Thursday, December 16, 2010

Fallout

My favorite part of crashing on polished Siberian Cedar is that instead of the surface abrading your skin, you just slide until the friction begins to burn you.

Last you heard from me, I had almost crashed at the LA 'drome during warmup. Man, would THAT have been embarrassing. Especially the day before racing started. Well, luckily I saved up all my crashing until 30 minutes before the pursuit, when I crashed during warmup. My foot came out of the pedal while I was accelerating up from the apron and I landed with a mighty 'thud.' There was a short period of serenity immediately after landing as I silently glided past the upturned faces of the racers on the infield, wondering what had just happened. The heat shortly interrupted the serenity, and I began to roll just as I felt the skin on my shoulder and hip begin to burn.

After collecting myself, I stopped to daub myself with antiseptic and donned a new skinsuit with fewer holes in it. My high impact adventure had cost me about 20 minutes of premium warmup time, and I had the post-crash shakes something awful. I was in a bad place mentally. There had been some rescheduling issues, equipment issues, the crash, and I also felt strangely alienated at the track, despite being surrounded by people I knew. Track cycling seems like it can be pretty clique-ish, and despite having people like Tela and Jen Triplett there, I felt out of place, which was unnerving.

So after dusting my shoulders off, I got my bike ready and started listening to Calvin Harris.



I don't know how much there is to say about the race itself. It feels like the pursuit just washes over me, although this time it felt a little corrupted by the bad vibes and the blown legs from racing the scratch earlier in the day. All that crap was "cut losses," and my dad was at the race, so there was nothing to do but lace up and give 'er. I wound up posting a 4:58.5, well short of my goal.

-- TASKS FOR THIS EXERCISE --
A. Decide whether each statement agrees with the Fallout post. Answer yes or no for each, and quote the words from the post that settle it.
(i) The crash happened the day before racing started.
(ii) The writer's foot came out of the pedal while accelerating up from the apron.
(iii) The writer's pursuit time met the goal.
B. According to the Fallout post, how much warmup time did the crash cost the writer?

[Point correspondence tracking data]
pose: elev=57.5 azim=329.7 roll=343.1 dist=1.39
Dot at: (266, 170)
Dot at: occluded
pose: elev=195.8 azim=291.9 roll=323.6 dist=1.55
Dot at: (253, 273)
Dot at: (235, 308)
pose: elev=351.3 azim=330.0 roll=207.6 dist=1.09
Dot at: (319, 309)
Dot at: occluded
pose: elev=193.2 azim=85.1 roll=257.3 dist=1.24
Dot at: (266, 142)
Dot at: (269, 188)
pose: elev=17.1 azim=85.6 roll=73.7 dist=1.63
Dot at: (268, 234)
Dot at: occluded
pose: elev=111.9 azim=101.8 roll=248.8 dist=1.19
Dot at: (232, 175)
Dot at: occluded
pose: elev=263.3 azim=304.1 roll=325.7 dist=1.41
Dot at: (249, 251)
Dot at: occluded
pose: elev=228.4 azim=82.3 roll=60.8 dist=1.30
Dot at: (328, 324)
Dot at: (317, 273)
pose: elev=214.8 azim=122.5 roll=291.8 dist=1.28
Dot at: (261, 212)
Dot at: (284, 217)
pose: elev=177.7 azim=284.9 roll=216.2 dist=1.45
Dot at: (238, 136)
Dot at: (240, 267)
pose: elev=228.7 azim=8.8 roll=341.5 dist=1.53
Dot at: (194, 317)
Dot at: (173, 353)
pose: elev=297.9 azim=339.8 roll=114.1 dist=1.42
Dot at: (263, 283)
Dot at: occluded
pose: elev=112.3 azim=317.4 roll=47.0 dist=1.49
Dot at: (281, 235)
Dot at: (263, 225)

-- SOLUTION LIST --
A.
(i) No: "I saved up all my crashing until 30 minutes before the pursuit, when I crashed during warmup."
(ii) Yes: "My foot came out of the pedal while I was accelerating up from the apron"
(iii) No: "I wound up posting a 4:58.5, well short of my goal."

B. About 20 minutes of premium warmup time.